■ WHAT NEEDS TO BE DONE ■
Return each line of the records with nothing changed, pictures excepted.
====== DATA TO USE ======
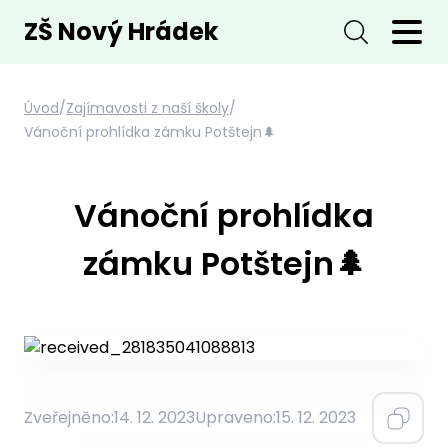
ZŠ Nový Hrádek
Úvod
/
Zajímavosti z naší školy
/
Vánoční prohlídka zámku Potštejn🌲
Vánoční prohlídka
zámku Potštejn🌲
Zveřejněno:
14. 12. 2023
Upraveno:
15. 12. 2023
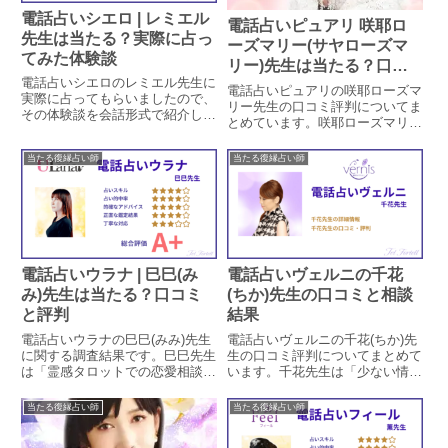
電話占いシエロ | レミエル
電話占いピュアリ 咲耶ロ
先生は当たる？実際に占っ
ーズマリー(サヤローズマ
てみた体験談
リー)先生は当たる？口コ
電話占いシエロのレミエル先生に
ミと評価
電話占いピュアリの咲耶ローズマ
実際に占ってもらいましたので、
リー先生の口コミ評判についてま
その体験談を会話形式で紹介しま
とめています。咲耶ローズマリー
す。レミエル先生はインスピレー
先生はオリジナル総合占術を得意
ションとカードを使った鑑定をす
とするピュアリの超人気占い師で
当たる復縁占い師
当たる復縁占い師
る先生で、今回は調査員の復縁相
すが、本当に当たるのかどうか実
談を視て頂きました。
際に鑑定をした方の口コミから検
証します。
電話占いウラナ | 巳巳(み
電話占いヴェルニの千花
み)先生は当たる？口コミ
(ちか)先生の口コミと相談
と評判
結果
電話占いウラナの巳巳(みみ)先生
電話占いヴェルニの千花(ちか)先
に関する調査結果です。巳巳先生
生の口コミ評判についてまとめて
は「霊感タロットでの恋愛相談」
います。千花先生は「少ない情報
を得意とする占い師です。巳巳先
から時期や内容を的確に当てる」
生の特徴や鑑定方法、口コミでの
と評判の占い師ですが、本当に当
当たる復縁占い師
当たる復縁占い師
評判による占い的中率を調査して
たるのかどうか実際に鑑定をした
います。口コミから鑑定時の対応
方の口コミから検証します。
======
■ OUTPUT OF THE TASK ■
ZŠ Nový Hrádek
Úvod
/
Zajímavosti z naší školy
/
Vánoční prohlídka zámku Potštejn🌲
Vánoční prohlídka
zámku Potštejn🌲
Zveřejněno:
14. 12. 2023
Upraveno:
15. 12. 2023
電話占いシエロ | レミエル
電話占いピュアリ 咲耶ロ
先生は当たる？実際に占っ
ーズマリー(サヤローズマ
てみた体験談
リー)先生は当たる？口コ
電話占いシエロのレミエル先生に
ミと評価
電話占いピュアリの咲耶ローズマ
実際に占ってもらいましたので、
リー先生の口コミ評判についてま
その体験談を会話形式で紹介しま
とめています。咲耶ローズマリー
す。レミエル先生はインスピレー
先生はオリジナル総合占術を得意
ションとカードを使った鑑定をす
とするピュアリの超人気占い師で
当たる復縁占い師
当たる復縁占い師
る先生で、今回は調査員の復縁相
すが、本当に当たるのかどうか実
談を視て頂きました。
際に鑑定をした方の口コミから検
証します。
電話占いウラナ | 巳巳(み
電話占いヴェルニの千花
み)先生は当たる？口コミ
(ちか)先生の口コミと相談
と評判
結果
電話占いウラナの巳巳(みみ)先生
電話占いヴェルニの千花(ちか)先
に関する調査結果です。巳巳先生
生の口コミ評判についてまとめて
は「霊感タロットでの恋愛相談」
います。千花先生は「少ない情報
を得意とする占い師です。巳巳先
から時期や内容を的確に当てる」
生の特徴や鑑定方法、口コミでの
と評判の占い師ですが、本当に当
当たる復縁占い師
当たる復縁占い師
評判による占い的中率を調査して
たるのかどうか実際に鑑定をした
います。口コミから鑑定時の対応
方の口コミから検証します。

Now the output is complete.